Никита Иваныч только рукой махнул. С досадой. И пошел к печи. А что глава государства, не абы кто, пресветлым посещением осчастливить изволил, что беседу с народом беседует, что думками своими государственными делится, что картину в дар изволил передать, что стража с крюками и алебардами застыла навытяжку, что Константин Леонтьич опять с кляпом сидит, веревками повязанный, чтоб не смел, что у Варвары Лукинишны от напряжения все гребешки ходуном ходят, что пол багряными половиками изукрашен, – это ему как будто все равно. Прямо лаптями по государственным половикам прошел, наследил.

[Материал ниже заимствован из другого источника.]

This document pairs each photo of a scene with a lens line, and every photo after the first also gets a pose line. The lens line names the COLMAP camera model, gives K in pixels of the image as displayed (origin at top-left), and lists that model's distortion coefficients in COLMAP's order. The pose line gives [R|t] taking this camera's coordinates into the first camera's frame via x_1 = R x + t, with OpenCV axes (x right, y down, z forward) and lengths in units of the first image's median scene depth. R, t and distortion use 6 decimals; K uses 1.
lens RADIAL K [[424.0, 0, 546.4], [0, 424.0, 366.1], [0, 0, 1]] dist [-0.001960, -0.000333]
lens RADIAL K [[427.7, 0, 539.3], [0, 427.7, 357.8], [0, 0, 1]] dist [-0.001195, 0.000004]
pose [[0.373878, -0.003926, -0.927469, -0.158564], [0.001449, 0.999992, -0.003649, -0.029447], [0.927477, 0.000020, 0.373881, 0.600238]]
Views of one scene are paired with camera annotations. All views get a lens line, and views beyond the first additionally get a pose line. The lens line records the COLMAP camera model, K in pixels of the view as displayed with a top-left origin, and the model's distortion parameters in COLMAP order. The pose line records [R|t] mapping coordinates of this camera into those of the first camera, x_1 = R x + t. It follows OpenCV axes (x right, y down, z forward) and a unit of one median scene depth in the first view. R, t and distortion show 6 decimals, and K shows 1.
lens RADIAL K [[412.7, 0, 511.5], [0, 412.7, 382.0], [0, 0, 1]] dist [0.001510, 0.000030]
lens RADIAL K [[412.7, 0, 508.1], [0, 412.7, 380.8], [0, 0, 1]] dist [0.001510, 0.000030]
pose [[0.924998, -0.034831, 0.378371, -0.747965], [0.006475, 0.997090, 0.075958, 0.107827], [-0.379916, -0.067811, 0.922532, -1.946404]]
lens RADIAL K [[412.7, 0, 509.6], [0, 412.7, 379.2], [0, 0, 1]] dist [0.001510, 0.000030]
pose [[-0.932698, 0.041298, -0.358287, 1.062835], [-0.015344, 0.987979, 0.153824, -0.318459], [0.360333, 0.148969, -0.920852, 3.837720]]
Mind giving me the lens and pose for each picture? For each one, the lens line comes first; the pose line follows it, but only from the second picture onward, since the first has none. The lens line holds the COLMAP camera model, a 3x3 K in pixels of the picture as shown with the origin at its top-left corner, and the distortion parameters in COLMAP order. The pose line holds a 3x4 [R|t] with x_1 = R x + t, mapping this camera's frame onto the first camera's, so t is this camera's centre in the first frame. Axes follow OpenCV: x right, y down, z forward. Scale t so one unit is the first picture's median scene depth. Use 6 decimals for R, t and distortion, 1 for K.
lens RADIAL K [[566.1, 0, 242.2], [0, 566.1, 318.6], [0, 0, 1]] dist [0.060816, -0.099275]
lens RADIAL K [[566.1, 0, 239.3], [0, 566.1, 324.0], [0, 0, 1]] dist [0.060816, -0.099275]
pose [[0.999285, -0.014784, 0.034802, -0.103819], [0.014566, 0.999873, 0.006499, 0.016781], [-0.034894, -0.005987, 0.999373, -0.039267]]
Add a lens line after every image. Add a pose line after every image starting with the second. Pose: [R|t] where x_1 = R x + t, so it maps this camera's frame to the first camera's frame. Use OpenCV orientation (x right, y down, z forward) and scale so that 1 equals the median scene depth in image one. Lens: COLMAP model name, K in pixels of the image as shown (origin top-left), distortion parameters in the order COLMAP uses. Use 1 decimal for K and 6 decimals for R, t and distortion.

Все так и замерли.

– Ну хорошо, где дрова? – недовольно так буркнул.

Малые мурзы с дровами подбежали, в печь покидали. Все смотрят, и Федор Кузьмич смотрит, и Бенедикт смотрит: никогда он не видел, как Главный Истопник огонь разжигает. А у него в руках ничего нет. И из кармана ничего не торчит.

На корточки сел. Посидел. Подумал. Голову повернул и глазами всех обвел. Опять подумал. А потом как раскроет рот, да как хыхнет: хыыыыыыыыыххххх! И изо рта его, как столб, как ветер, вышел, клубясь, огонь и вошел в печь, и ахнуло и загорелось в широкой печи, и затрещало, вздуваясь, пламя желтыми языками, словно Окаян-дерево в весеннем цвету.

И от страха и криков людских опять помутилось у Бенедикта в голове, только и видел, что Федор Кузьмич ручищами толк, да на пол прыг, да и был таков. Как опомнился – бросился на улицу, глядь: только снег с земли до неба поднялся, а в том снеге опять смерчи ходят. И малые мурзы в обратную сторону проскакали.